• _WHAT YOU ARE ASKED TO DO_: Format the stretch of the records from the line containing "Добавить в избранное" through the line containing "ЗАНИМЛИВОСТИ" as a Markdown table with the columns Row and Text, giving each line a row number and skipping blank lines. Omit the pictures from the table.

• _SUPPLIED RECORDS_:
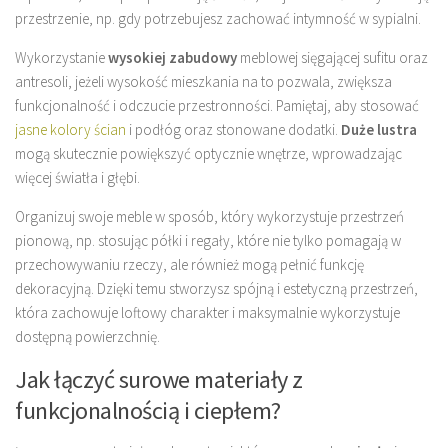
przestrzenie, np. gdy potrzebujesz zachować intymność w sypialni.
Wykorzystanie
wysokiej zabudowy
meblowej sięgającej sufitu oraz
antresoli, jeżeli wysokość mieszkania na to pozwala, zwiększa
funkcjonalność i odczucie przestronności. Pamiętaj, aby stosować
jasne kolory ścian
i podłóg oraz stonowane dodatki.
Duże lustra
mogą skutecznie powiększyć optycznie wnętrze, wprowadzając
więcej światła i głębi.
Organizuj swoje meble w sposób, który wykorzystuje przestrzeń
pionową, np. stosując półki i regały, które nie tylko pomagają w
przechowywaniu rzeczy, ale również mogą pełnić funkcję
dekoracyjną. Dzięki temu stworzysz spójną i estetyczną przestrzeń,
która zachowuje loftowy charakter i maksymalnie wykorzystuje
dostępną powierzchnię.
Jak łączyć surowe materiały z
funkcjonalnością i ciepłem?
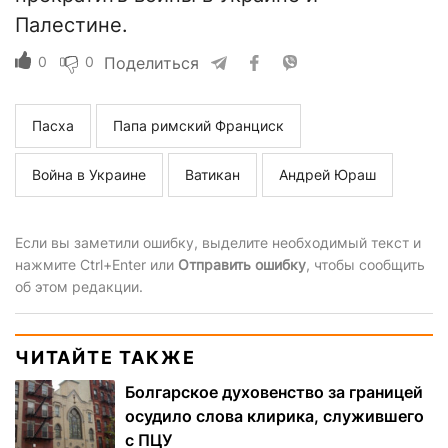
Палестине.
0
0
Поделиться
Пасха
Папа римский Франциск
Война в Украине
Ватикан
Андрей Юраш
Если вы заметили ошибку, выделите необходимый текст и
нажмите Ctrl+Enter или
Отправить ошибку
, чтобы сообщить
об этом редакции.
ЧИТАЙТЕ ТАКЖЕ
Болгарское духовенство за границей
осудило слова клирика, служившего
с ПЦУ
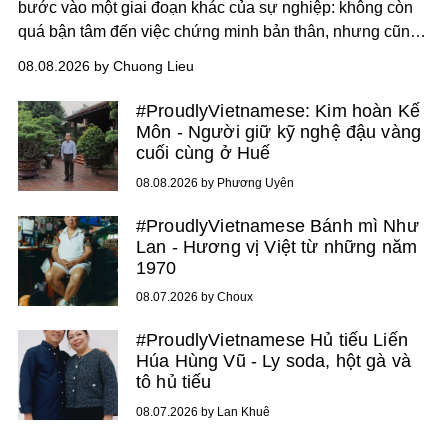
bước vào một giai đoạn khác của sự nghiệp: không còn
quá bận tâm đến việc chứng minh bản thân, nhưng cũng
chưa bao giờ thôi khao khát được làm nghề. Từ hai bộ
08.08.2026 by Chuong Lieu
phim điện ảnh trong nửa đầu 2026 đến hành trình trở lại
với
Running Man Vietnam
, nam diễn viên nhìn công việc
#ProudlyVietnamese: Kim hoàn Kế
bằng một tâm thế điềm tĩnh hơn. Anh tiếp tục học hỏi, trau
Môn - Người giữ kỹ nghệ đậu vàng
dồi và chờ đợi những vai diễn đủ sức đưa mình đến
cuối cùng ở Huế
những vùng đất mới. Ở tuổi ngoài 30, điều anh theo đuổi
08.08.2026 by Phương Uyên
không phải những đích đến quá lớn, mà là khả năng luôn
tiến về phía trước.
#ProudlyVietnamese Bánh mì Như
Lan - Hương vị Việt từ những năm
1970
08.07.2026 by Choux
#ProudlyVietnamese Hủ tiếu Liến
Húa Hùng Vũ - Ly soda, hột gà và
tô hủ tiếu
08.07.2026 by Lan Khuê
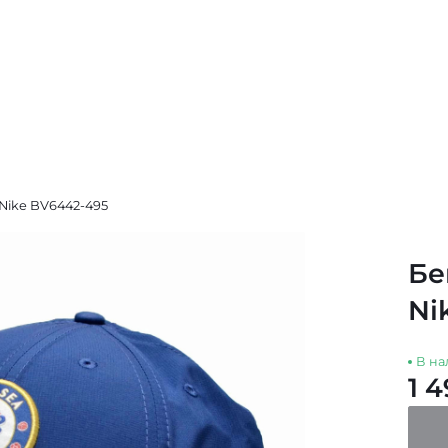
Nike BV6442-495
Бе
Ni
В на
1 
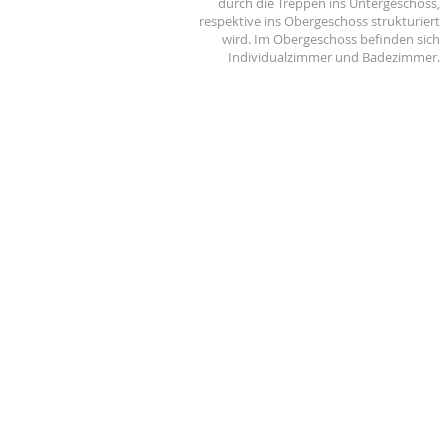
durch die Treppen ins Untergeschoss,
respektive ins Obergeschoss strukturiert
wird. Im Obergeschoss befinden sich
Individualzimmer und Badezimmer.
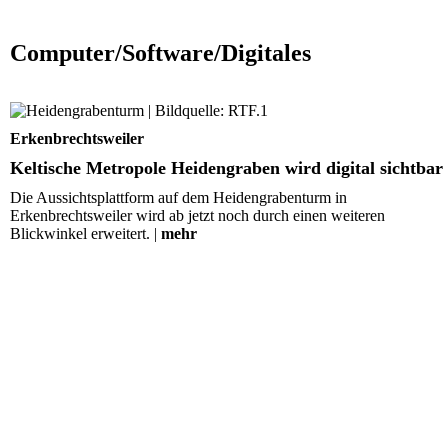
Computer/Software/Digitales
Keltische Metropole Heidengraben wird digital sichtbar
Erkenbrechtsweiler
Keltische Metropole Heidengraben wird digital sichtbar
Die Aussichtsplattform auf dem Heidengrabenturm in
Erkenbrechtsweiler wird ab jetzt noch durch einen weiteren
Blickwinkel erweitert. |
mehr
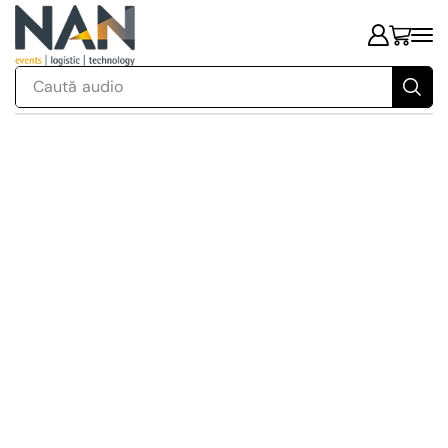
Caută
audio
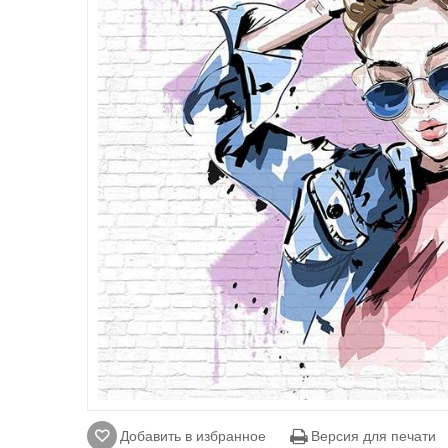
Добавить в избранное
Версия для печати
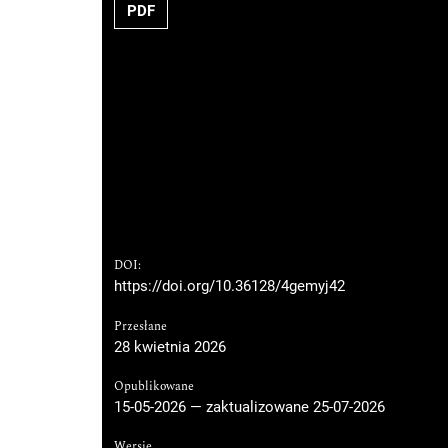
PDF
DOI:
https://doi.org/10.36128/4gemyj42
Przesłane
28 kwietnia 2026
Opublikowane
15-05-2026 — zaktualizowane 25-07-2026
Wersje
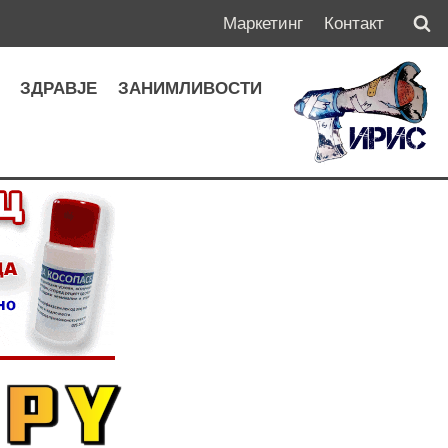
Маркетинг
Контакт
А
ЗДРАВЈЕ
ЗАНИМЛИВОСТИ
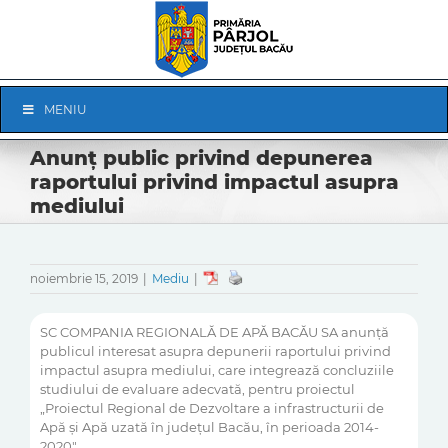
Skip
to
content
Skip
MENIU
Navigation
Anunț public privind depunerea
raportului privind impactul asupra
mediului
noiembrie 15, 2019
|
Mediu
|
SC COMPANIA REGIONALĂ DE APĂ BACĂU SA anunță
publicul interesat asupra depunerii raportului privind
impactul asupra mediului, care integrează concluziile
studiului de evaluare adecvată, pentru proiectul
„Proiectul Regional de Dezvoltare a infrastructurii de
Apă și Apă uzată în județul Bacău, în perioada 2014-
2020″.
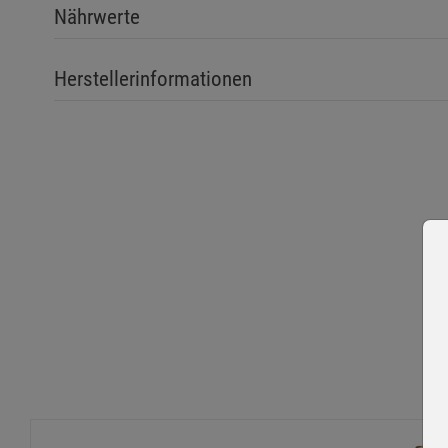
Nährwerte
Herstellerinformationen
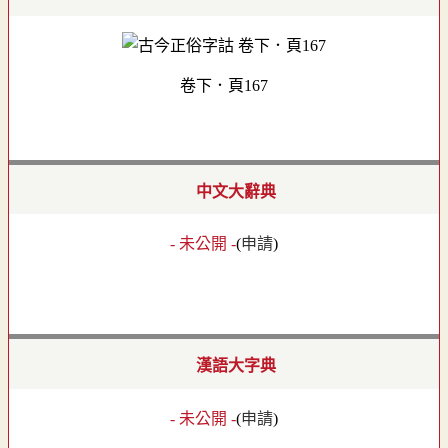
卷下．頁167
中文大辭典
- 未公開 -
(
申請
)
漢語大字典
- 未公開 -
(
申請
)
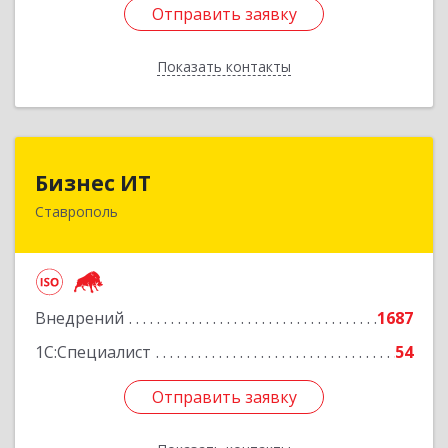
Отправить заявку
Отправить заявку
Показать контакты
Назад
Бизнес ИТ
Бизнес ИТ
Ставрополь
355035, Ставропольский край, Ставрополь г, 1
Промышленная ул, дом № 3, корпус А
Подробнее
Внедрений
1687
1С:Специалист
54
Отправить заявку
Отправить заявку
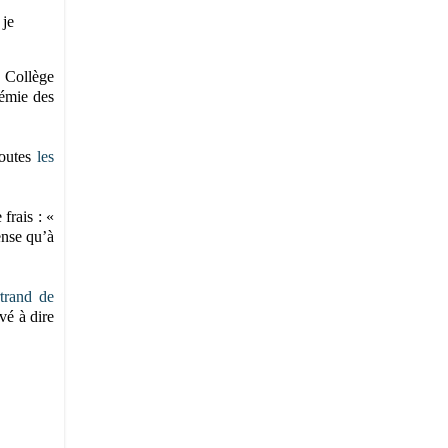
 je
u Collège
démie des
toutes
les
frais : «
ense qu’à
trand de
ivé à dire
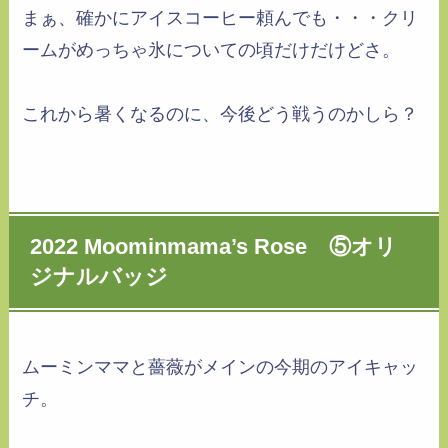
まぁ、確かにアイスコーヒー頼んでも・・・クリ
ームがめっちゃ氷についての頃だけだけどさ。
これから暑くなるのに、今後どう戦うのかしら？
2022 Moominmama’s Rose ⑤オリ
ジナルバッジ
ムーミンママと薔薇がメインの今期のアイキャッ
チ。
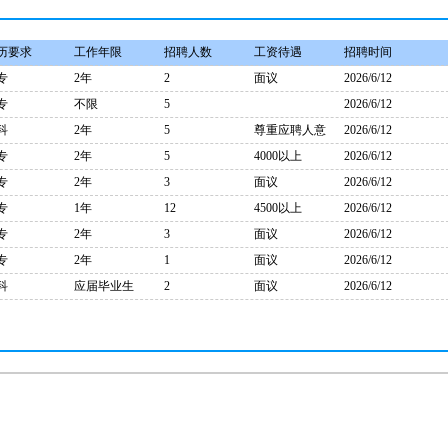
历要求
工作年限
招聘人数
工资待遇
招聘时间
专
2年
2
面议
2026/6/12
专
不限
5
2026/6/12
科
2年
5
尊重应聘人意
2026/6/12
向
专
2年
5
4000以上
2026/6/12
专
2年
3
面议
2026/6/12
专
1年
12
4500以上
2026/6/12
专
2年
3
面议
2026/6/12
专
2年
1
面议
2026/6/12
科
应届毕业生
2
面议
2026/6/12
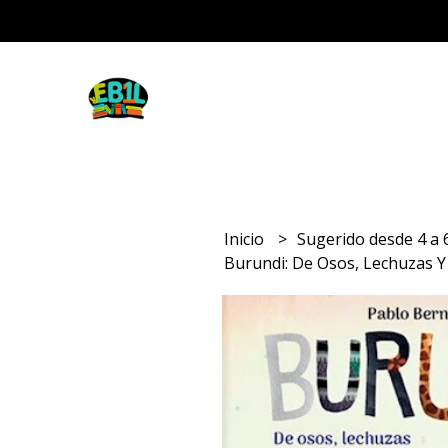
Inicio
Sugerido desde 4 a
Burundi: De Osos, Lechuzas 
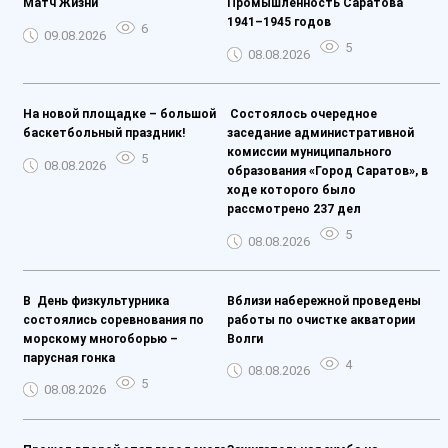
Матч Жизни️
Промышленность Саратова
1941–1945 годов
6
09.08.2026
5
08.08.2026
На новой площадке – большой
️ Состоялось очередное
баскетбольный праздник!
заседание административной
комиссии муниципального
5
08.08.2026
образования «Город Саратов», в
ходе которого было
рассмотрено 237 дел
5
08.08.2026
️В День физкультурника
Вблизи набережной проведены
состоялись соревнования по
работы по очистке акватории
морскому многоборью –
Волги
парусная гонка
4
08.08.2026
5
08.08.2026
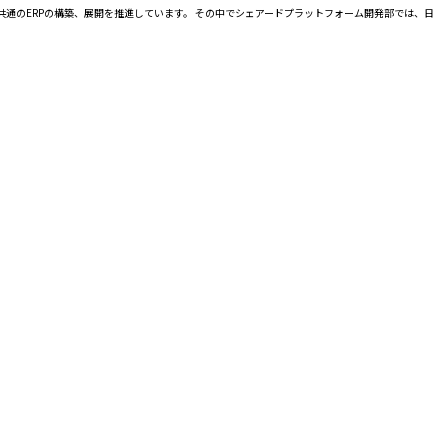
プ共通のERPの構築、展開を推進しています。 その中でシェアードプラットフォーム開発部では、日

• _PROBLEM SOLUTION_:
| Row | Text |
|---|---|
| 1 | Добавить в избранное |
| 2 | Версия для печати |
| 3 | PDF |
| 4 | DOI: |
| 5 | https://doi.org/10.36128/4gemyj42 |
| 6 | Przesłane |
| 7 | 28 kwietnia 2026 |
| 8 | Opublikowane |
| 9 | 15-05-2026 — zaktualizowane 25-07-2026 |
| 10 | Wersje |
| 11 | Маркетинг |
| 12 | Контакт |
| 13 | А |
| 14 | ЗДРАВЈЕ |
| 15 | ЗАНИМЛИВОСТИ |